Technical analysis shows that threat actors have leveraged overseas-based infrastructure to gain initial access to internet-facing Rockwell PLCs using Studio 5000 Logix Designer software and targeted both CompactLogix and Micro850 models. Command and control traffic has been observed on ports 44818, 2222, 102, 22, and 502, with deployment of Dropbear SSH to enable remote access. Impacts include unauthorized extraction of PLC project files and manipulation of operational data on HMI and SCADA systems. The advisory maps these activities to MITRE ATT&CK for Enterprise tactics, highlighting techniques such as T0883 (initial access to OT devices), T0885 (command and control via OT protocols), T1219 (remote access via SSH), and T1565 (data manipulation).

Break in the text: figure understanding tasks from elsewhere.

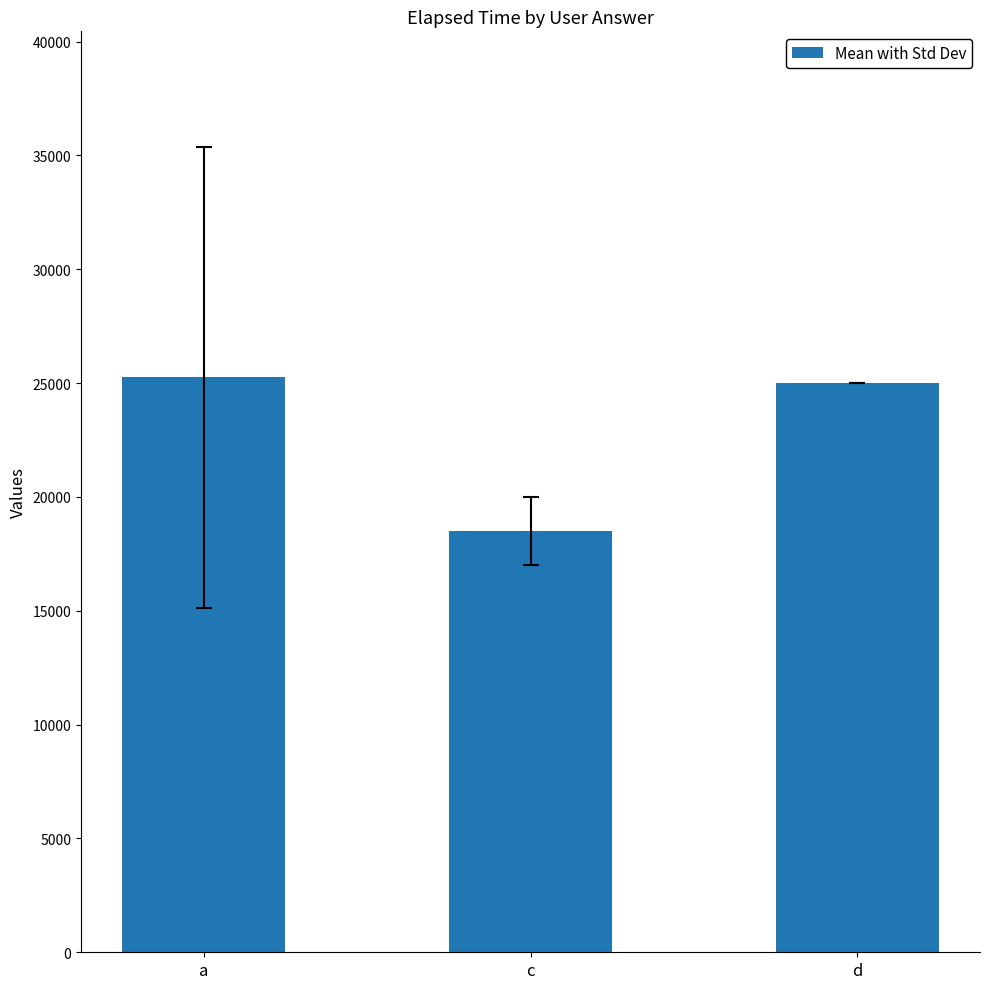

Between c and d, which is larger?

d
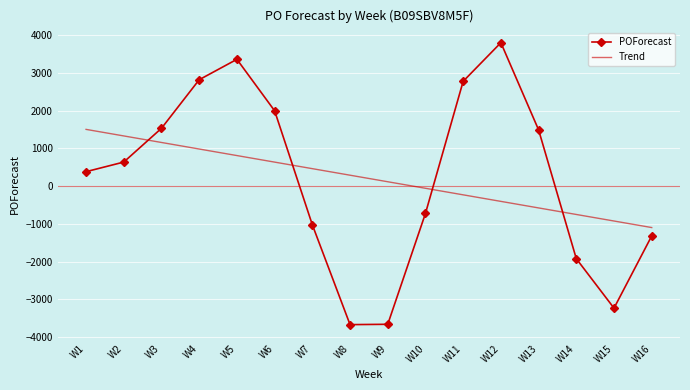

What is the average value of the Trend series?

203.6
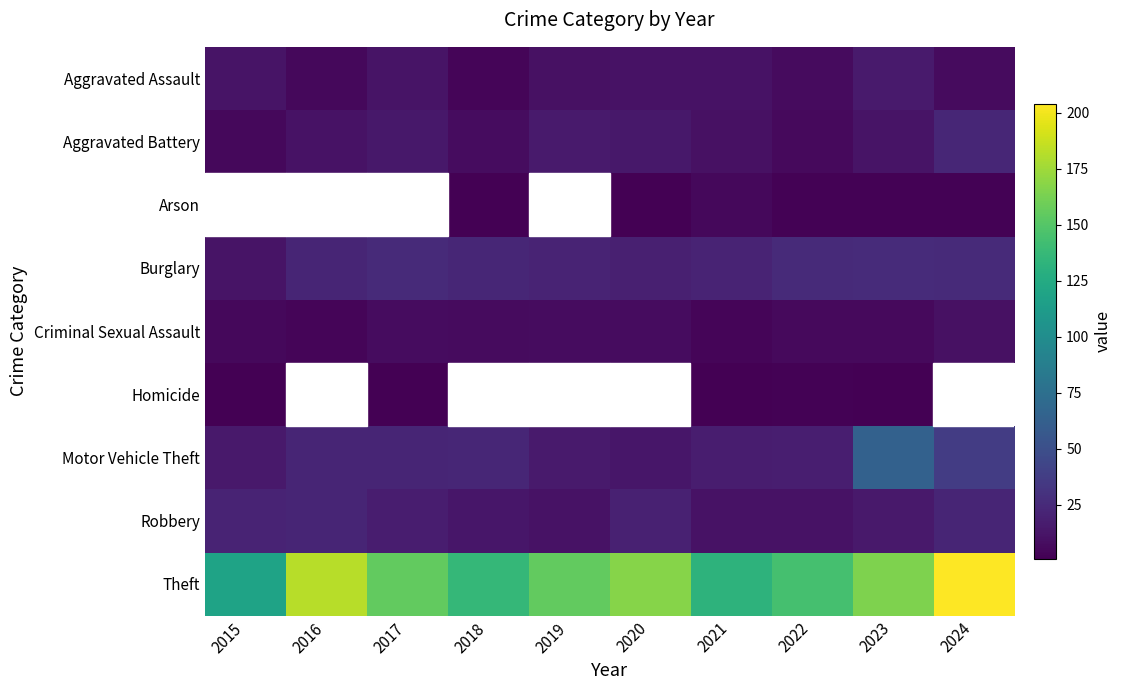

What is the sum of all Theft values?

1559.0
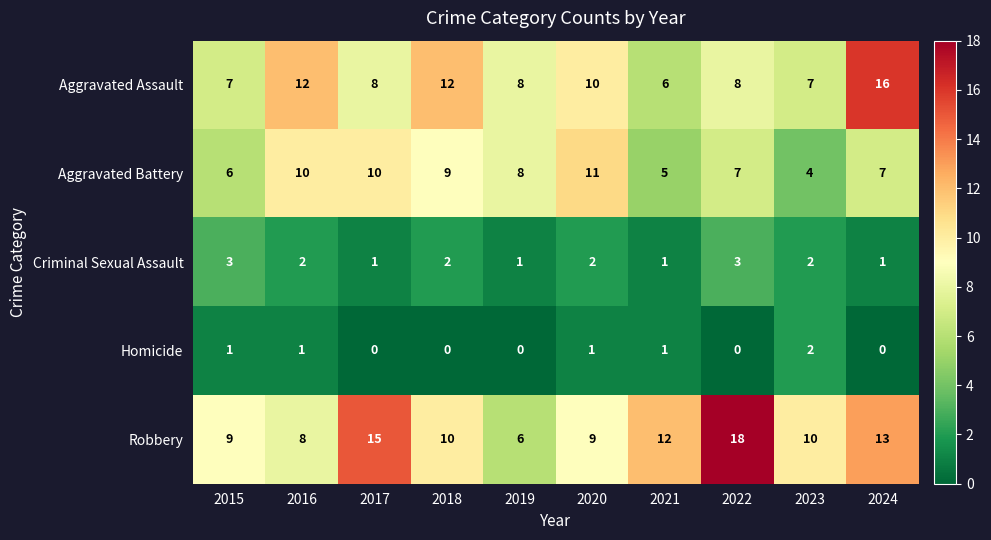

How many distinct data groups are displayed?

5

To mitigate risks, organizations are advised to immediately disconnect PLCs from public networks, secure remote connectivity through jump hosts, enforce physical or software-based program protection, maintain offline backups of PLC logic, and implement multifactor authentication for OT network access. Additional steps include deploying VPNs, firewalls, and network monitoring to prevent unauthorized access, updating PLC firmware, disabling unused services, and monitoring for abnormal logins or protocol activity. Device manufacturers are also urged to adopt secure-by-design principles, change default settings, and support MFA without additional cost. Organizations are encouraged to continuously validate and test their security controls against the ATT&CK techniques outlined in the advisory to ensure operational resilience against these sophisticated cyber threats.

Impact

  • Gain Access
  • Operational Disruptions
  • Financial Loss

Indicators of Compromise

IP

  • 135.136.1.133
  • 185.82.73.162
  • 185.82.73.164
  • 185.82.73.165
  • 185.82.73.167
  • 185.82.73.168
  • 185.82.73.170
  • 185.82.73.171

Remediation

  • Block all threat indicators at your respective controls.
  • Search for indicators of compromise (IOCs) in your environment utilizing your respective security controls.
  • Disconnect PLCs from the public-facing internet.
  • Remove inbound port exposure and route remote access through a secure gateway or jump host.
  • Secure cellular modems with strong authentication and enable logging to detect intrusions.
  • Place physical mode switches on PLCs in run position to prevent remote modifications.
  • Enable programming protection in PLC configuration software to restrict remote modifications.
  • Create and maintain strong offline backups of PLC logic and configuration files.
  • Implement multifactor authentication (MFA) for external OT network access.
  • Use network proxies, VPNs, firewalls, or gateways to control remote access to PLCs.
  • Configure security rules to block repeated login attempts and restrict device access.
  • Keep PLC devices updated with the latest manufacturer software patches.
  • Block unnecessary network ports and protocols via internal and external firewalls.
  • Disable unused authentication methods, services, and features (e.g., Telnet, FTP, RDP, VNC, web services).
  • Monitor asset management systems for unauthorized configuration changes.
  • Monitor network traffic for unusual logins or unexpected protocol activity.
  • Regularly test and validate security controls against MITRE ATT&CK techniques.
  • Tune security policies, processes, and technologies based on test results.
  • Engage in continuous cybersecurity exercises and incident response drills.
  • Consider using CISA’s Cyber Hygiene Services for scanning and vulnerability assessment.
  • Implement secure-by-design principles in products.
  • Change default settings to prevent exposing administrative interfaces.
  • Provide basic security features without extra costs.
  • Support MFA, including phishing-resistant methods, by default.